I have great Westchester memories as I spent lots of time with my grandparents in Peekskill, got my first banjo there, and was in a band in Dobbs Ferry called Wicker’s Creek. And I’ve played all over it, especially back then — in the 70’s!

It seemed like the wild west to a Manhattan-raised teenager…

 


Of all your musical projects, the Flecktones stand as one of the most eclectic in sound and influence. How do you make such complex compositions so listenable, without coming across as “esoteric/obscure”?

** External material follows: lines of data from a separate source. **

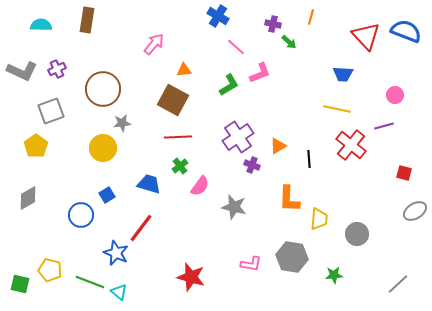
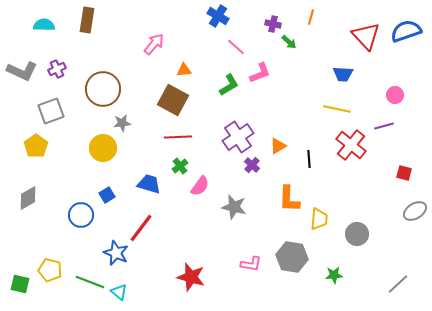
cyan semicircle at (41, 25): moved 3 px right
blue semicircle at (406, 31): rotated 40 degrees counterclockwise
purple cross at (252, 165): rotated 21 degrees clockwise
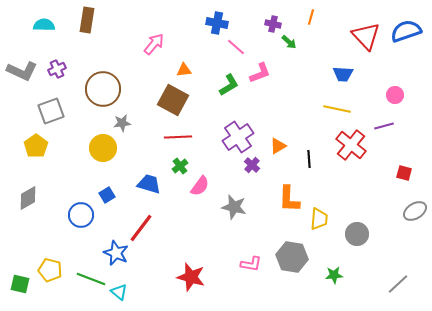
blue cross at (218, 16): moved 1 px left, 7 px down; rotated 20 degrees counterclockwise
green line at (90, 282): moved 1 px right, 3 px up
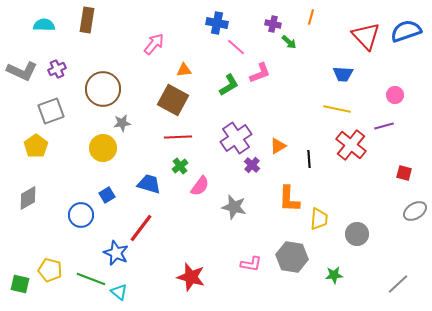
purple cross at (238, 137): moved 2 px left, 1 px down
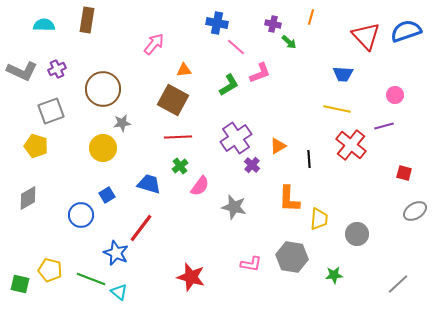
yellow pentagon at (36, 146): rotated 20 degrees counterclockwise
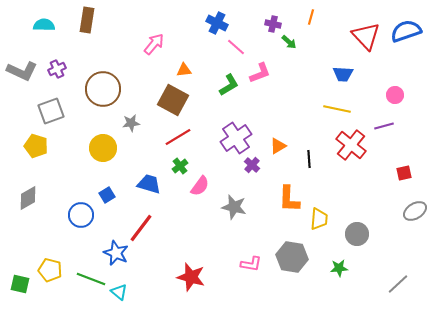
blue cross at (217, 23): rotated 15 degrees clockwise
gray star at (122, 123): moved 9 px right
red line at (178, 137): rotated 28 degrees counterclockwise
red square at (404, 173): rotated 28 degrees counterclockwise
green star at (334, 275): moved 5 px right, 7 px up
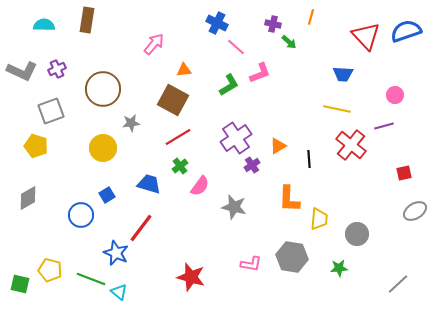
purple cross at (252, 165): rotated 14 degrees clockwise
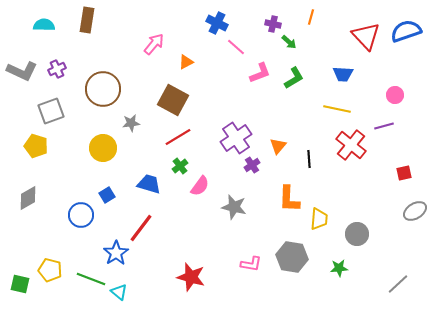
orange triangle at (184, 70): moved 2 px right, 8 px up; rotated 21 degrees counterclockwise
green L-shape at (229, 85): moved 65 px right, 7 px up
orange triangle at (278, 146): rotated 18 degrees counterclockwise
blue star at (116, 253): rotated 15 degrees clockwise
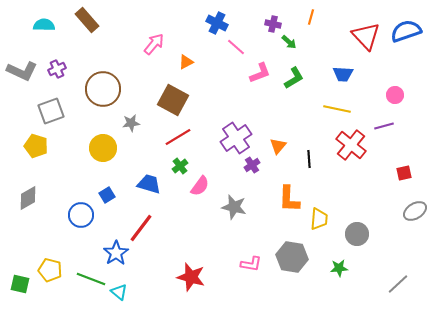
brown rectangle at (87, 20): rotated 50 degrees counterclockwise
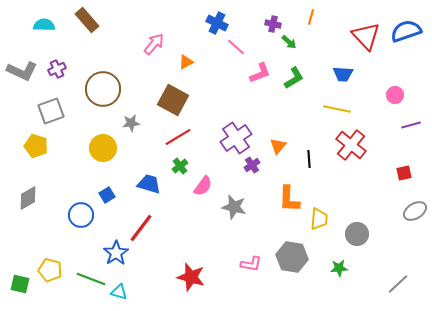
purple line at (384, 126): moved 27 px right, 1 px up
pink semicircle at (200, 186): moved 3 px right
cyan triangle at (119, 292): rotated 24 degrees counterclockwise
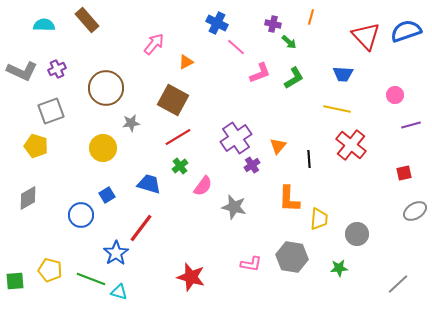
brown circle at (103, 89): moved 3 px right, 1 px up
green square at (20, 284): moved 5 px left, 3 px up; rotated 18 degrees counterclockwise
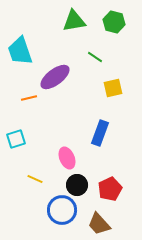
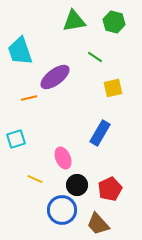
blue rectangle: rotated 10 degrees clockwise
pink ellipse: moved 4 px left
brown trapezoid: moved 1 px left
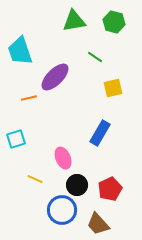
purple ellipse: rotated 8 degrees counterclockwise
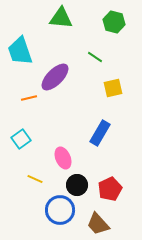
green triangle: moved 13 px left, 3 px up; rotated 15 degrees clockwise
cyan square: moved 5 px right; rotated 18 degrees counterclockwise
blue circle: moved 2 px left
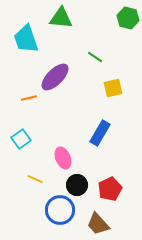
green hexagon: moved 14 px right, 4 px up
cyan trapezoid: moved 6 px right, 12 px up
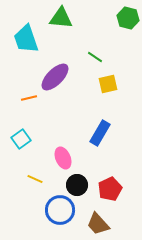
yellow square: moved 5 px left, 4 px up
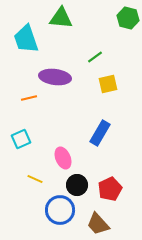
green line: rotated 70 degrees counterclockwise
purple ellipse: rotated 52 degrees clockwise
cyan square: rotated 12 degrees clockwise
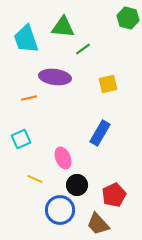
green triangle: moved 2 px right, 9 px down
green line: moved 12 px left, 8 px up
red pentagon: moved 4 px right, 6 px down
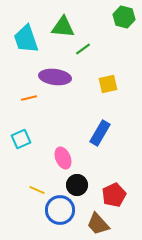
green hexagon: moved 4 px left, 1 px up
yellow line: moved 2 px right, 11 px down
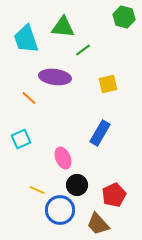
green line: moved 1 px down
orange line: rotated 56 degrees clockwise
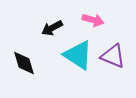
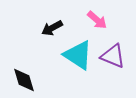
pink arrow: moved 4 px right; rotated 25 degrees clockwise
black diamond: moved 17 px down
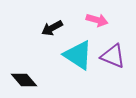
pink arrow: rotated 25 degrees counterclockwise
black diamond: rotated 24 degrees counterclockwise
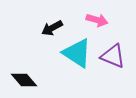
cyan triangle: moved 1 px left, 2 px up
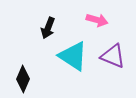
black arrow: moved 4 px left; rotated 40 degrees counterclockwise
cyan triangle: moved 4 px left, 3 px down
black diamond: moved 1 px left, 1 px up; rotated 64 degrees clockwise
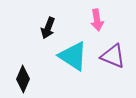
pink arrow: rotated 65 degrees clockwise
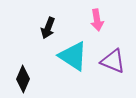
purple triangle: moved 5 px down
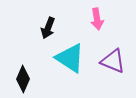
pink arrow: moved 1 px up
cyan triangle: moved 3 px left, 2 px down
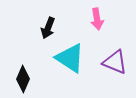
purple triangle: moved 2 px right, 1 px down
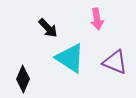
black arrow: rotated 65 degrees counterclockwise
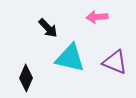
pink arrow: moved 2 px up; rotated 95 degrees clockwise
cyan triangle: rotated 20 degrees counterclockwise
black diamond: moved 3 px right, 1 px up
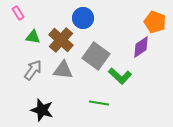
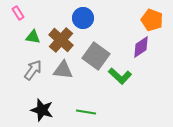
orange pentagon: moved 3 px left, 2 px up
green line: moved 13 px left, 9 px down
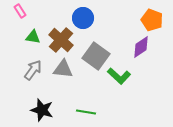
pink rectangle: moved 2 px right, 2 px up
gray triangle: moved 1 px up
green L-shape: moved 1 px left
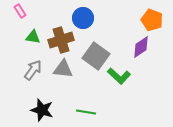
brown cross: rotated 30 degrees clockwise
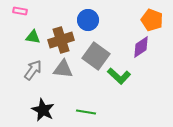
pink rectangle: rotated 48 degrees counterclockwise
blue circle: moved 5 px right, 2 px down
black star: moved 1 px right; rotated 10 degrees clockwise
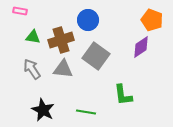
gray arrow: moved 1 px left, 1 px up; rotated 70 degrees counterclockwise
green L-shape: moved 4 px right, 19 px down; rotated 40 degrees clockwise
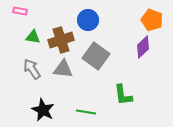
purple diamond: moved 2 px right; rotated 10 degrees counterclockwise
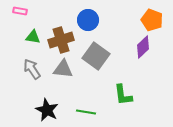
black star: moved 4 px right
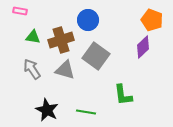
gray triangle: moved 2 px right, 1 px down; rotated 10 degrees clockwise
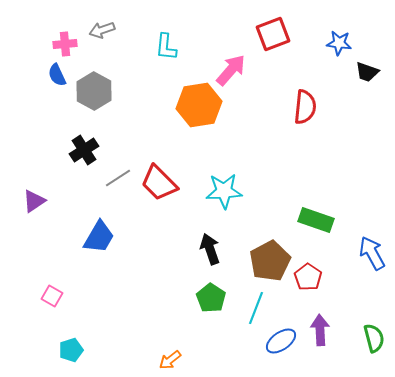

I think it comes down to all of the guys in the group wanting to communicate. And the fact that there is such a strong rhythmic talent in the group, it makes folks want to tap their feet, even if the harmony or melodics are a little out there at times. The ‘out there’-ness seems like a draw for folks with us, while for some other groups it puts people off. Banjo and harmonica are not very threatening, I also suppose.

 

You’ll be performing with the Flecktones’ original lineup, 30 years after your first performance. What sort of lessons come with 30 years of touring and exploring the art that you love?

Be yourself, play your own game and everyone wins. There is no one to even compare this group with, it’s such an individualist venture.

We are more and more comfortable exploring the music we’ve built, and coming back to it makes us all proud.

 

The group is renowned for your jazz-fusion/bluegrass crossover, but have explored the blues, African music, funk, and various forms of folk. Are there any other genres or sounds you’ve found the group has been venturing into recently? 

The band is in a curious state of alive and not. We get together most years to do some touring and revisit/enjoy the group, but these tours aren’t long and we generally play our old material.

Since we are together so rarely (two weeks to a month each year), playing the old material doesn’t get old at all.

Although the upcoming tour is only two weeks long, we do have a couple of new things that popped up at rehearsal. That should freshen things up a bit!

 

Congratulations on your new baby boy. Will your wife and kids be on tour with you over the next few months? After listening to ‘Juno Concerto’ it occurred to me that an experience as special as having a child might affect you creatively. Is this the case currently?

Yes — life is just different once you’ve had kids. And the way you approach music can be impacted, both in the time available and the choices — what has become important to you as a person, and how can that be expressed in the music?

Abby and Juno won’t be on tour, our new child is 3 days old, and Abby will stay off the road for the summer and most of the fall. We’ll take the family back out in December.

 


What are you excited to see with your Blue Ridge Banjo Camp? What are you hoping to get from the experience; what are you hoping to provide?

If I had a pie chart that represented my activities, I would say it has been pretty un-balanced, in that there was very little educational outreach in the pie. I’ve been wanting to have some part of my activities revolve around sharing what I’ve learned, and this is my first attempt to address it. Mostly I’ve been the only banjo player there, in my career, and I miss the fellowship of the banjo world.

At Blue Ridge Banjo Camp we will nerd out and celebrate the banjo, and take it very seriously.

 

Your recent Tiny Desk performance with Abigail on NPR was really sublime. Beyond this tour and the Banjo Camp, can you key us in on any upcoming projects you are most enthusiastic for? Anything to get your fans really amped?

Thanks so much re: Tiny Desk. I love performing with Abby and look forward to the next chapter with her.

Upcoming, there are a few things brewing for sure.

Touring wise, I’ll be going out solo much more. It’s something I did when our son Juno was brand new, and now I am coming back to it. Performing solo is a joy and a challenge and something I really want to grow at doing. I have a lot of ideas for that. Also, I’ll be reigniting a collaboration with Edgar Meyer and Zakir Hussain, this time adding flutist Rakesh Chaurasia. That will be in November.

Also I’ll continue my collaboration with Chick Corea next Spring. And there will be other fun stuff coming up too, including figuring out a next step for the Tones!